### WHAT YOU SHOULD DO
Find and copy every line in the records that includes the string "auditor".

### EXERCISE INPUTS
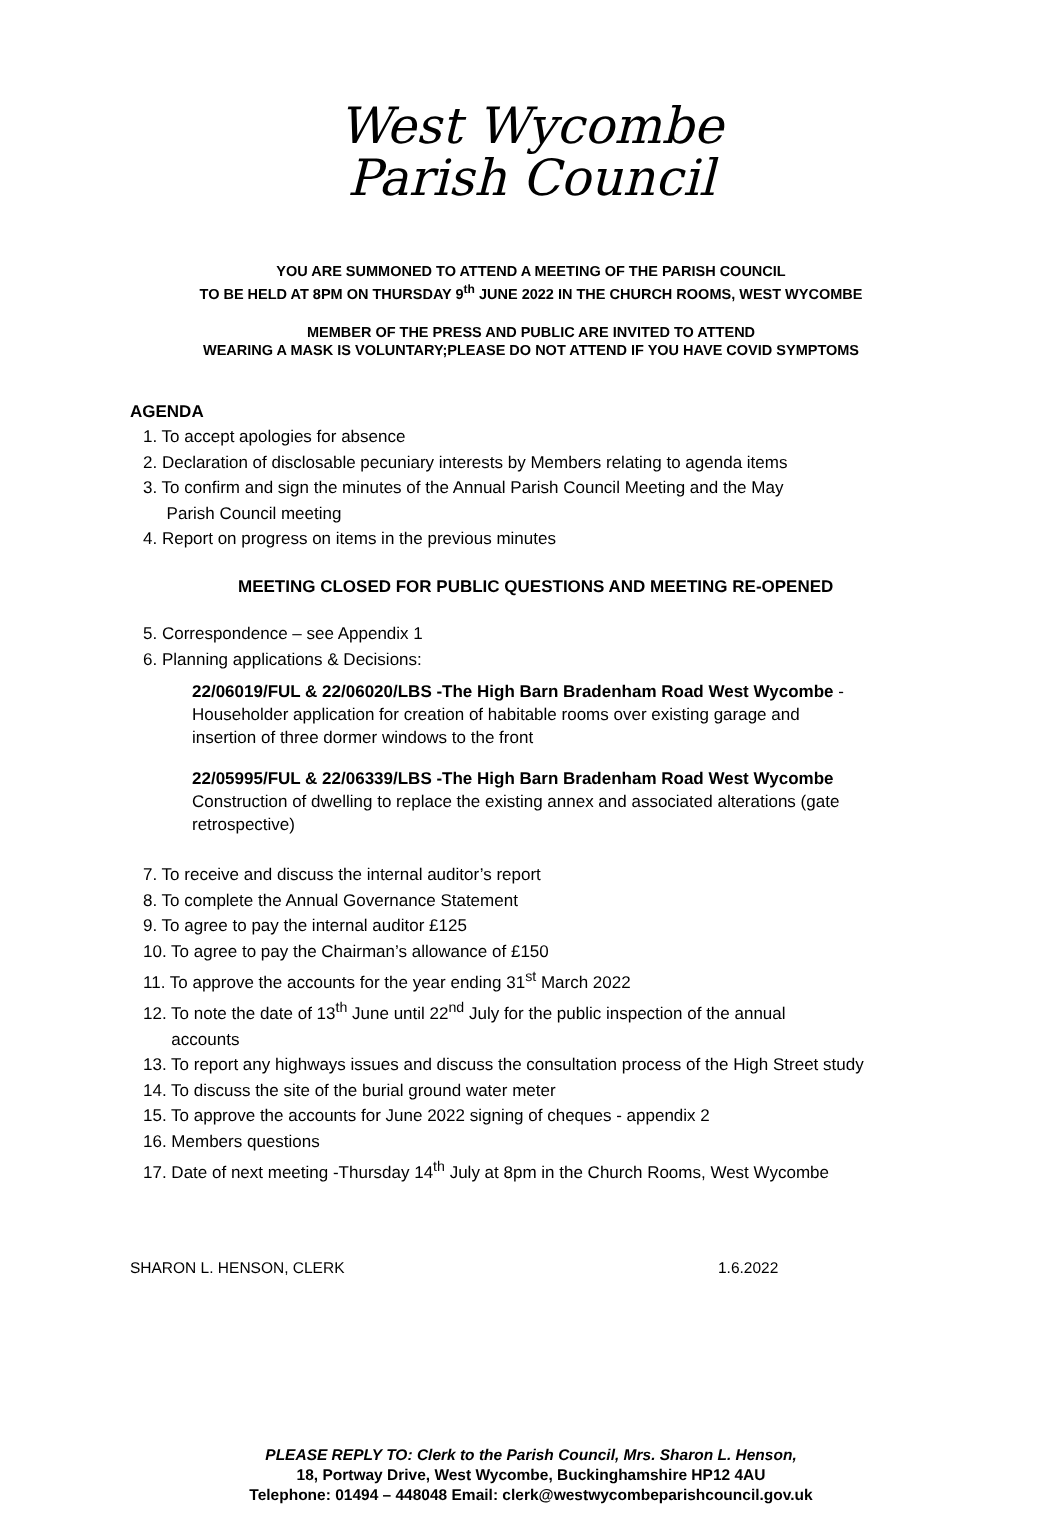West Wycombe
Parish Council
YOU ARE SUMMONED TO ATTEND A MEETING OF THE PARISH COUNCIL
TO BE HELD AT 8PM ON THURSDAY 9<sup>th</sup> JUNE 2022 IN THE CHURCH ROOMS, WEST WYCOMBE
MEMBER OF THE PRESS AND PUBLIC ARE INVITED TO ATTEND
WEARING A MASK IS VOLUNTARY;PLEASE DO NOT ATTEND IF YOU HAVE COVID SYMPTOMS
AGENDA
1. To accept apologies for absence
2. Declaration of disclosable pecuniary interests by Members relating to agenda items
3. To confirm and sign the minutes of the Annual Parish Council Meeting and the May
Parish Council meeting
4. Report on progress on items in the previous minutes
MEETING CLOSED FOR PUBLIC QUESTIONS AND MEETING RE-OPENED
5. Correspondence – see Appendix 1
6. Planning applications & Decisions:
22/06019/FUL & 22/06020/LBS -The High Barn Bradenham Road West Wycombe -
Householder application for creation of habitable rooms over existing garage and
insertion of three dormer windows to the front
22/05995/FUL & 22/06339/LBS -The High Barn Bradenham Road West Wycombe
Construction of dwelling to replace the existing annex and associated alterations (gate
retrospective)
7. To receive and discuss the internal auditor’s report
8. To complete the Annual Governance Statement
9. To agree to pay the internal auditor £125
10. To agree to pay the Chairman’s allowance of £150
11. To approve the accounts for the year ending 31<sup>st</sup> March 2022
12. To note the date of 13<sup>th</sup> June until 22<sup>nd</sup> July for the public inspection of the annual
accounts
13. To report any highways issues and discuss the consultation process of the High Street study
14. To discuss the site of the burial ground water meter
15. To approve the accounts for June 2022 signing of cheques - appendix 2
16. Members questions
17. Date of next meeting -Thursday 14<sup>th</sup> July at 8pm in the Church Rooms, West Wycombe
SHARON L. HENSON, CLERK 1.6.2022
PLEASE REPLY TO: Clerk to the Parish Council, Mrs. Sharon L. Henson,
18, Portway Drive, West Wycombe, Buckinghamshire HP12 4AU
Telephone: 01494 – 448048 Email: clerk@westwycombeparishcouncil.gov.uk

### EXERCISE ANSWER
7. To receive and discuss the internal auditor’s report
9. To agree to pay the internal auditor £125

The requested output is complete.